B. Actual Innocence Claim and Jury-Instruction Claim
Petitioner also filed objections arguing that: (1) the record does "satisfy the standard for demonstrating a freestanding claim of actual innocence;" and (2) "trial court's charge on reasonable doubt lowered the Commonwealth's burden of proof by directing the jury to discount defense evidence and argument." (See Doc. No. 99 at ¶¶ 7, 8.) The Court finds that Magistrate Judge Schwab correctly and comprehensively addressed the substance of Plaintiff's objections on these matters in the Report and Recommendation, and the Court will not write separately to address them.
C. Certificate of Appealability
Pursuant to 28 U.S.C. § 2253(c), unless a circuit justice or judge issues a certificate of appealability, an appeal may not be taken from a final order in a proceeding under 28 U.S.C. § 2254. A certificate of appealability may issue only if the applicant has made a substantial showing of the denial of a constitutional right. 28 U.S.C. § 2253(c)(2). "A petitioner satisfies this standard by demonstrating that jurists of reason could disagree with the district court's resolution of his constitutional claims or that jurists could conclude the issues presented are adequate to deserve encouragement to proceed further." Miller-El v. Cockrell, 537 U.S. 322, (2003).
Here, the Court is persuaded that reasonable jurists could disagree with Chief Magistrate Judge Schwab and this Court's application of Crawford and its progeny in its de novo review of Petitioner's Sixth Amendment Confrontation Clause challenge.
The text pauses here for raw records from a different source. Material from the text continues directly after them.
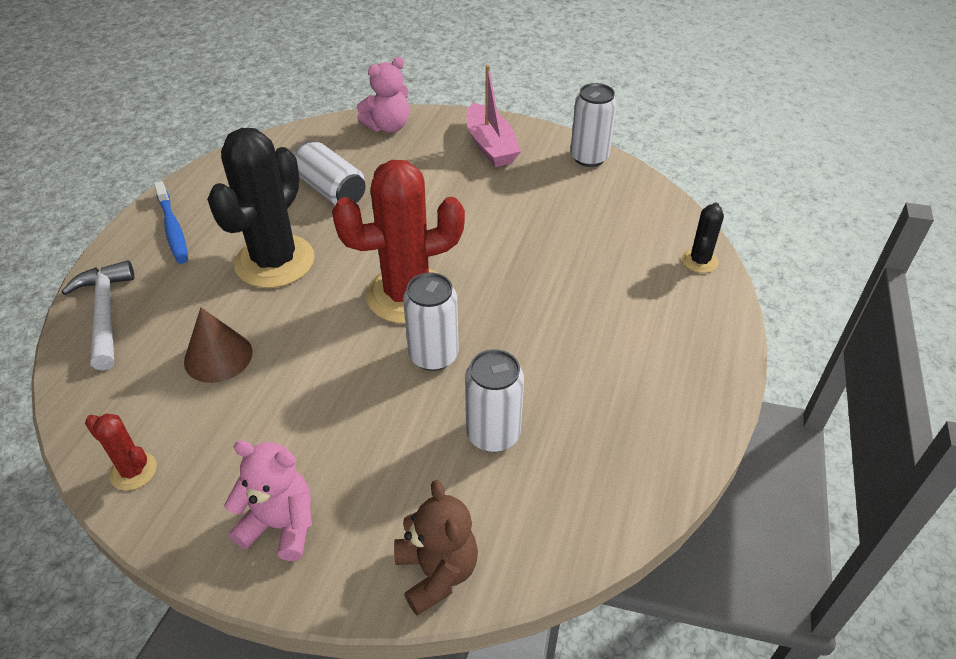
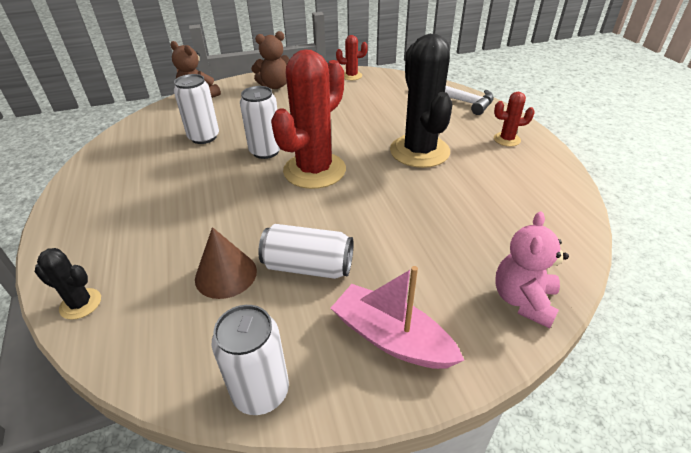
camera: 145 degrees right, 5 degrees down
(173, 229) = (507, 139): blue toothbrush -> red cactus
(218, 356) = (377, 109): brown cone -> brown cone (226, 274)
(280, 525) = (275, 86): pink teddy bear -> brown teddy bear
(331, 190) = (462, 208): white can -> white can (308, 266)
(699, 261) = (80, 304): black cactus -> black cactus turned 60 degrees counterclockwise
When granting habeas relief to Petitioner's co-defendant, Kariem Eley, based on an identical Bruton claim, the Third Circuit in Eley did not mention Crawford in its discussion of Bruton, Richardson, and Gray, discuss the testimonial or non-testimonial nature of Lester Eiland's challenged confession, or proceed to conduct a "de novo" review under 28 U.S.C. § 2254(a).8 See Eley v. Erickson, 712 F.3d 837, 855-62 (3d Cir. 2013). Therefore, the Court will issue a certificate of appealability in this case.
IV. CONCLUSION
For the foregoing reasons, the Court will adopt the Report and Recommendation. An order consistent with this memorandum follows.